TO DO:
Rewrite all the records, changing every "slices" to "wedges" and leaving everything else as it is. Leave out the pictures.

RECORDS SHOWN:

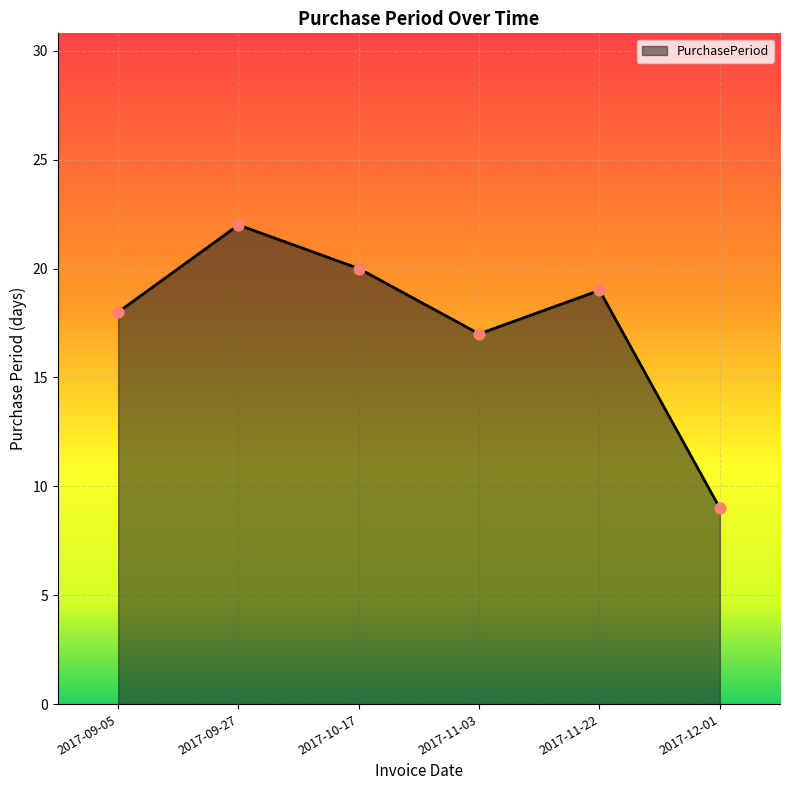

What is the change in value from 2017-09-05 to 2017-10-17?

+2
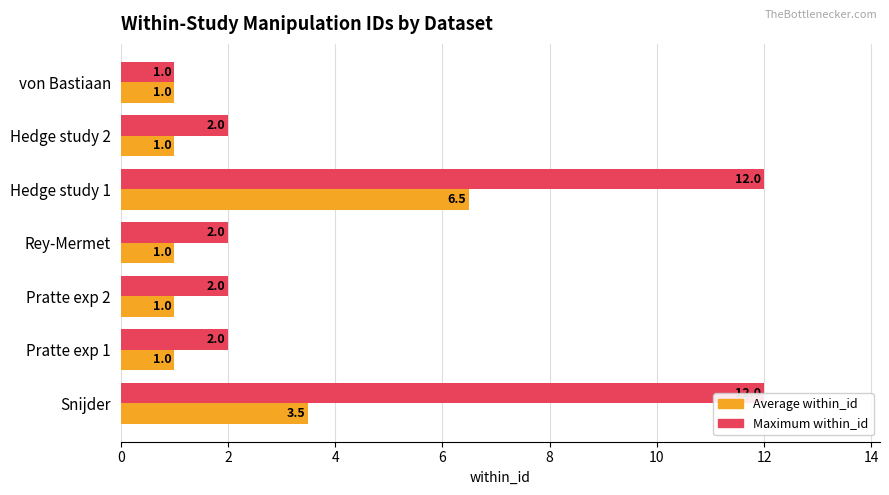

What are all the series names shown in the legend?

Average within_id, Maximum within_id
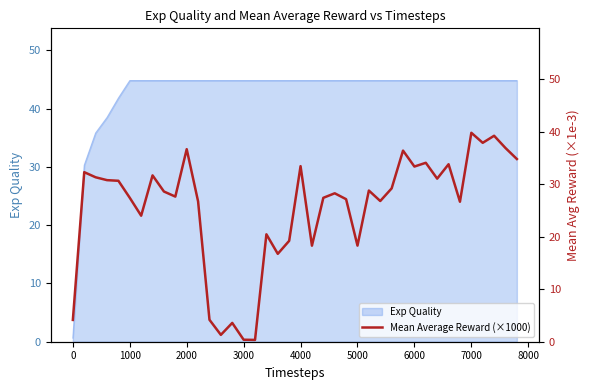

The value of Exp Quality at 1000 is 44.8. True or false?

True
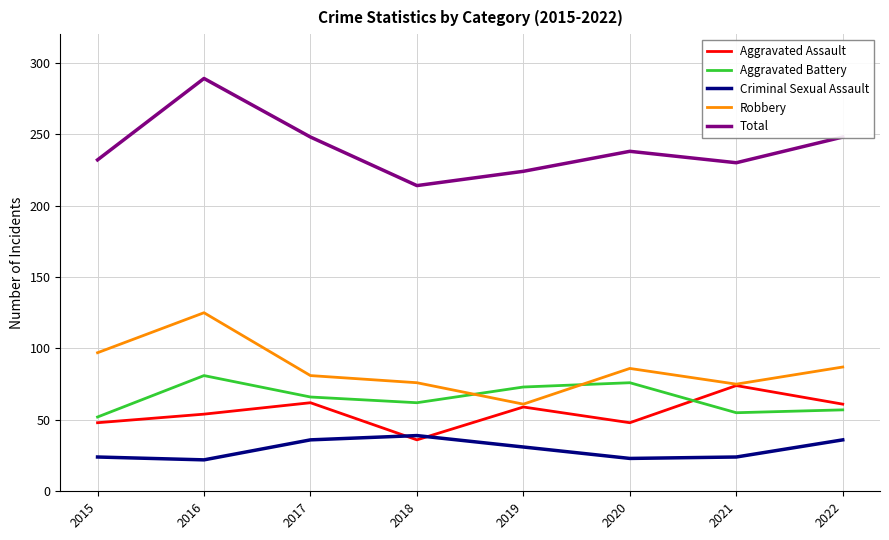

True or false: Criminal Sexual Assault and Total cross at least once.

False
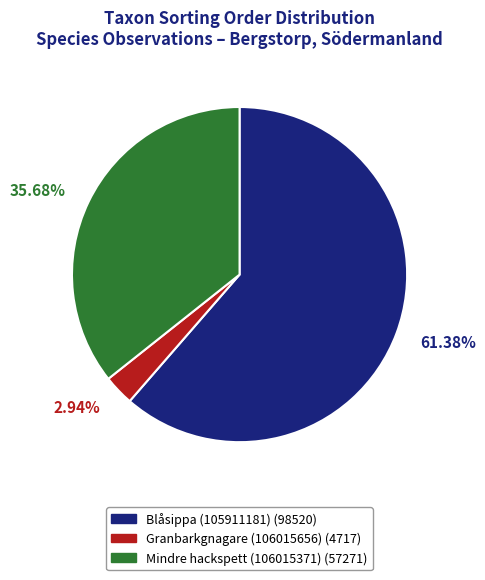

Count the number of slices in the pie.

3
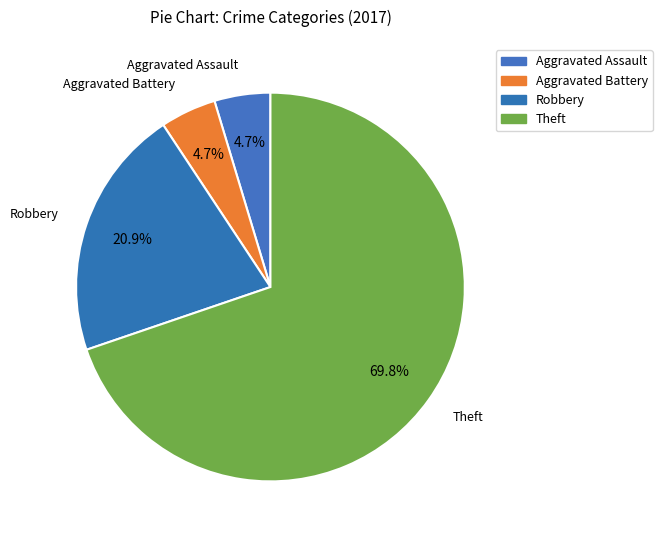

How many segments does this pie chart have?

4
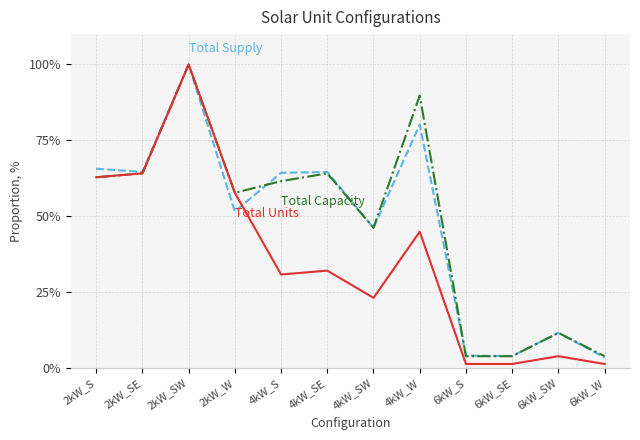

At which category is the sum across all series the highest?

2kW_SW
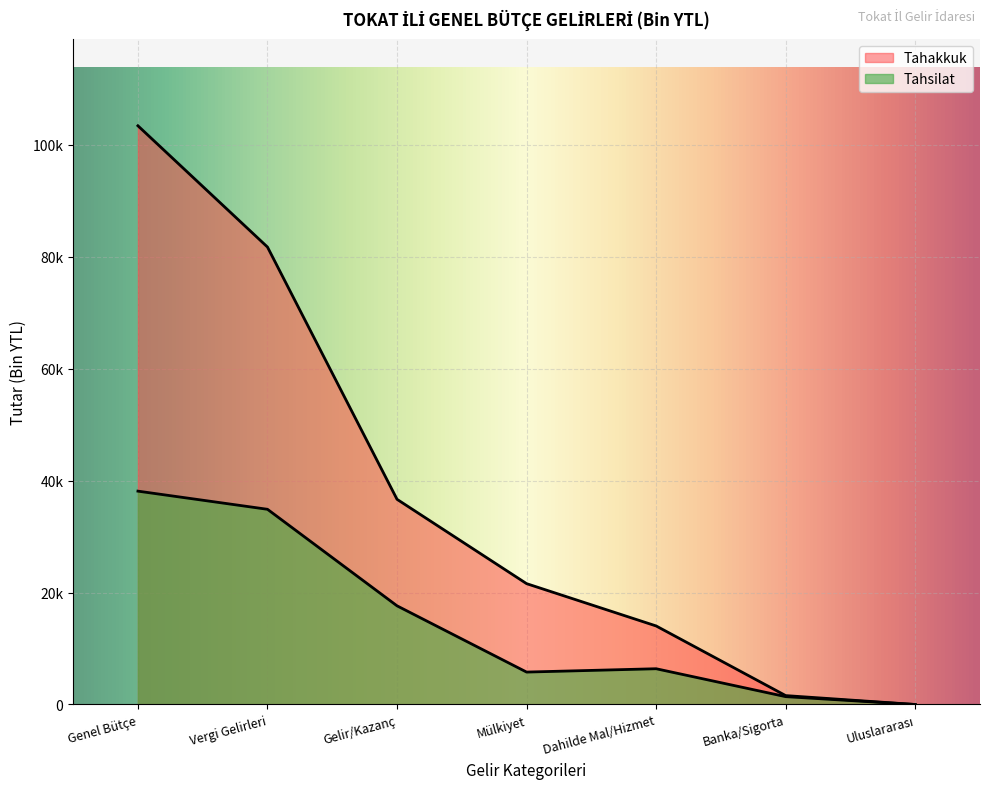

Reading left to right, list all the values displayed in this chart.

Tahakkuk: Genel Bütçe=103423	Vergi Gelirleri=81752	Gelir/Kazanç=36670	Mülkiyet=21598	Dahilde Mal/Hizmet=14038	Banka/Sigorta=1591	Uluslararası=0
Tahsilat: Genel Bütçe=38130	Vergi Gelirleri=34886	Gelir/Kazanç=17635	Mülkiyet=5795	Dahilde Mal/Hizmet=6391	Banka/Sigorta=1404	Uluslararası=0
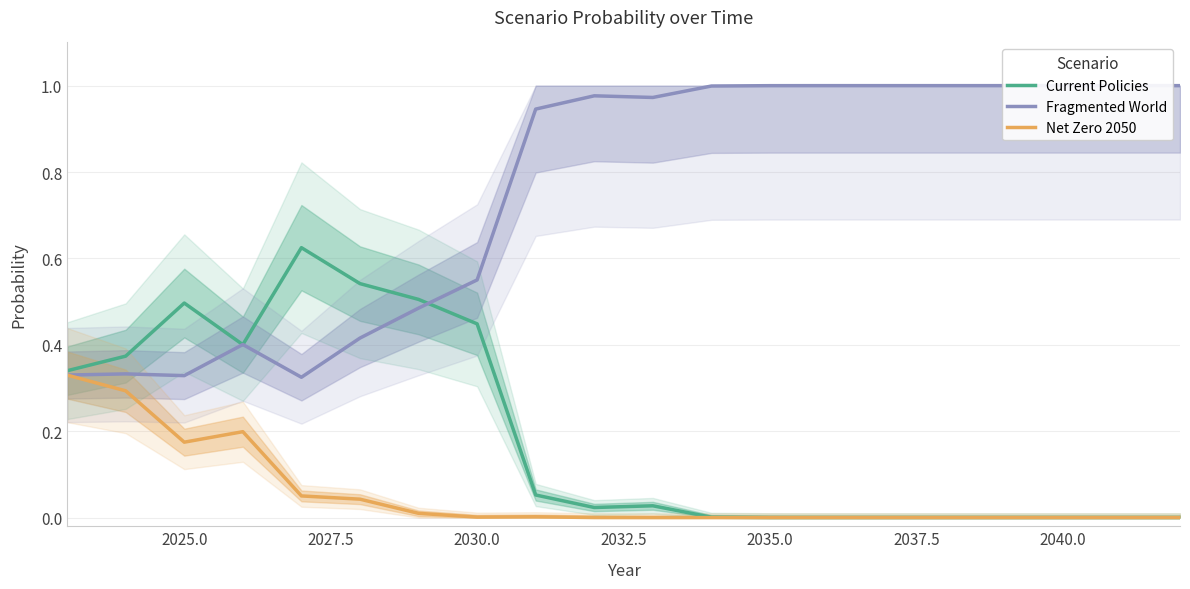

Which series has the largest total across all categories?

Fragmented World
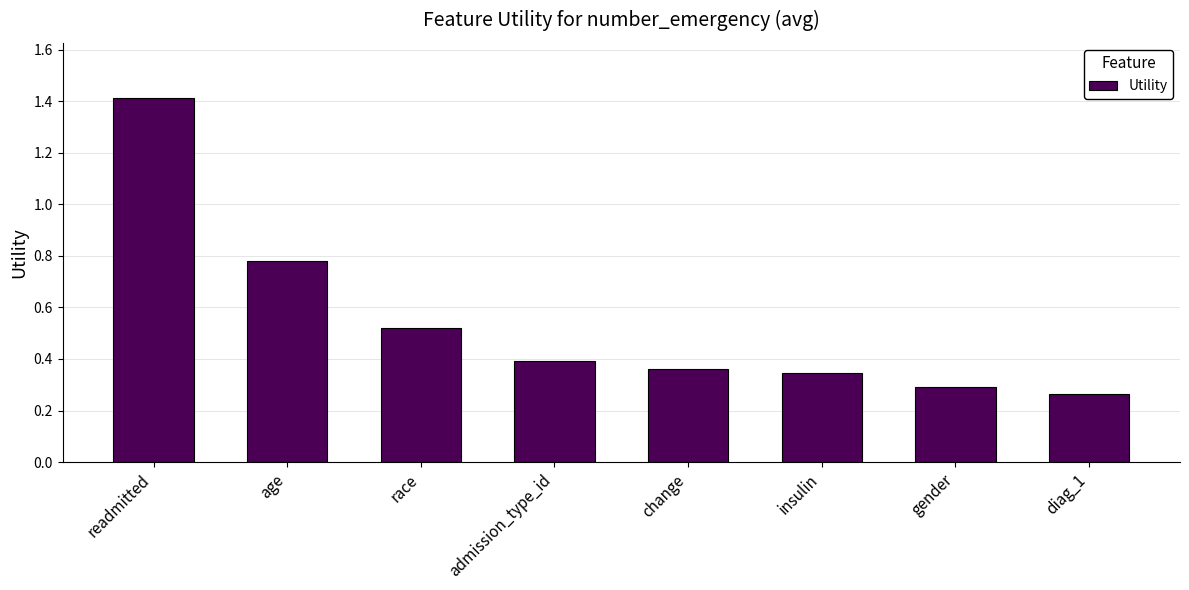

Is it true that the value at admission_type_id is 0.4?

True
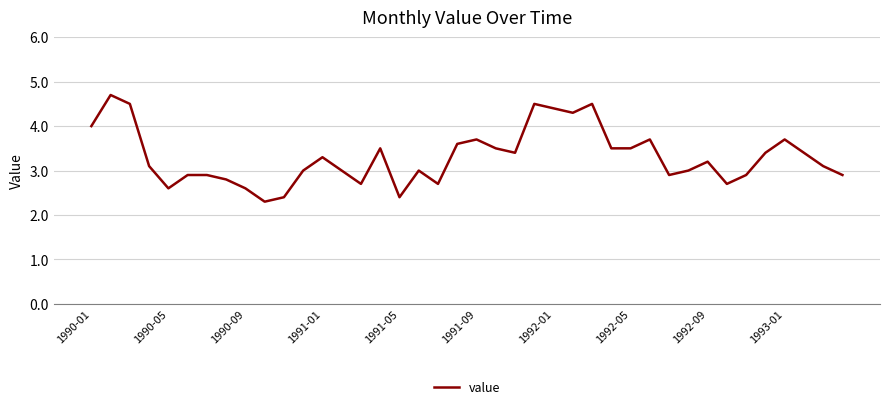

How many lines are shown in the chart?

1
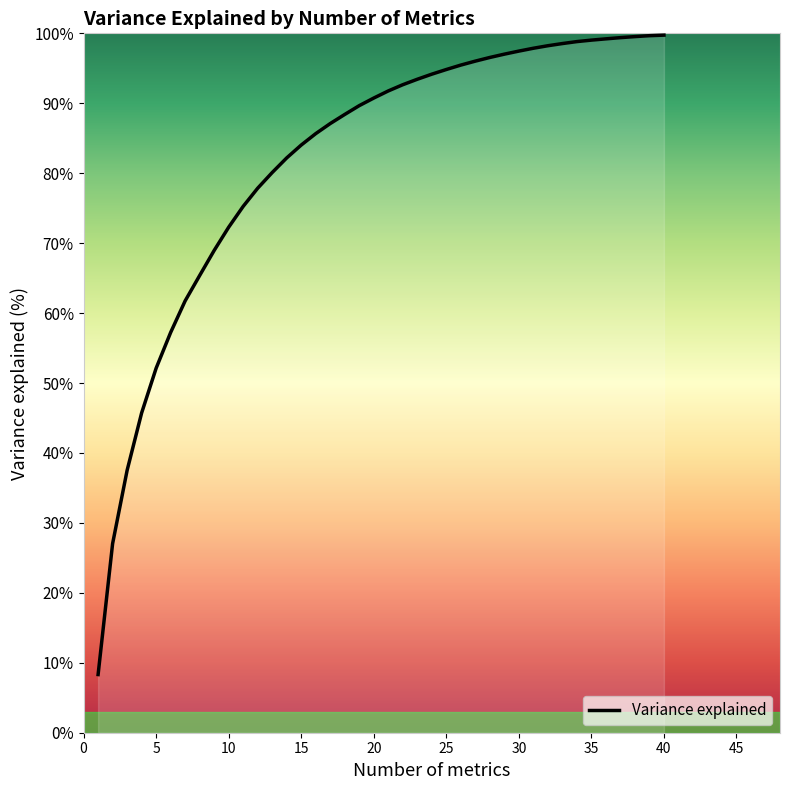

List the labels in order of value, largest first.

40, 39, 38, 37, 36, 35, 34, 33, 32, 31, 30, 29, 28, 27, 26, 25, 24, 23, 22, 21, 20, 19, 18, 17, 16, 15, 14, 13, 12, 11, 10, 9, 8, 7, 6, 5, 4, 3, 2, 1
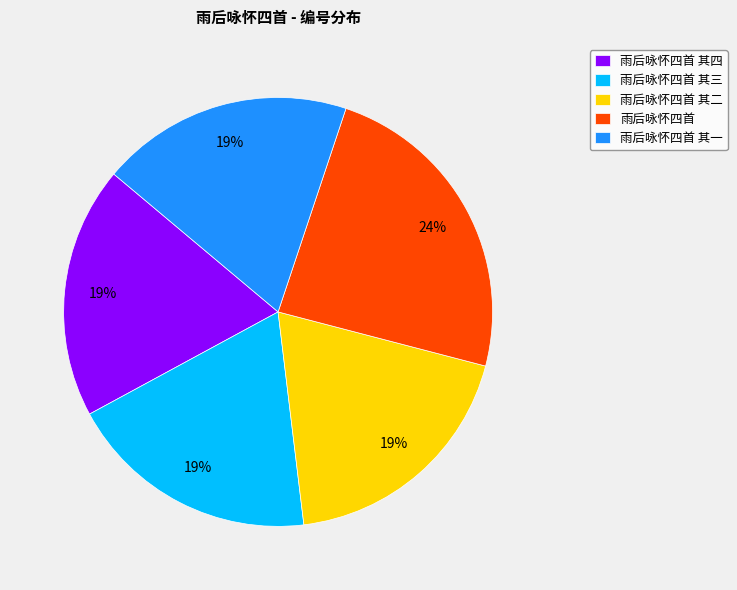

Count the number of slices in the pie.

5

SOLUTION FOR THIS EXERCISE:
What is the change in value from 2017-09-05 to 2017-10-17?

+2

What are all the series names shown in the legend?

Average within_id, Maximum within_id

The value of Exp Quality at 1000 is 44.8. True or false?

True

True or false: Criminal Sexual Assault and Total cross at least once.

False

Count the number of wedges in the pie.

3

How many segments does this pie chart have?

4

At which category is the sum across all series the highest?

2kW_SW

Reading left to right, list all the values displayed in this chart.

Tahakkuk: Genel Bütçe=103423	Vergi Gelirleri=81752	Gelir/Kazanç=36670	Mülkiyet=21598	Dahilde Mal/Hizmet=14038	Banka/Sigorta=1591	Uluslararası=0
Tahsilat: Genel Bütçe=38130	Vergi Gelirleri=34886	Gelir/Kazanç=17635	Mülkiyet=5795	Dahilde Mal/Hizmet=6391	Banka/Sigorta=1404	Uluslararası=0

Which series has the largest total across all categories?

Fragmented World

Is it true that the value at admission_type_id is 0.4?

True

How many lines are shown in the chart?

1

List the labels in order of value, largest first.

40, 39, 38, 37, 36, 35, 34, 33, 32, 31, 30, 29, 28, 27, 26, 25, 24, 23, 22, 21, 20, 19, 18, 17, 16, 15, 14, 13, 12, 11, 10, 9, 8, 7, 6, 5, 4, 3, 2, 1

Count the number of wedges in the pie.

5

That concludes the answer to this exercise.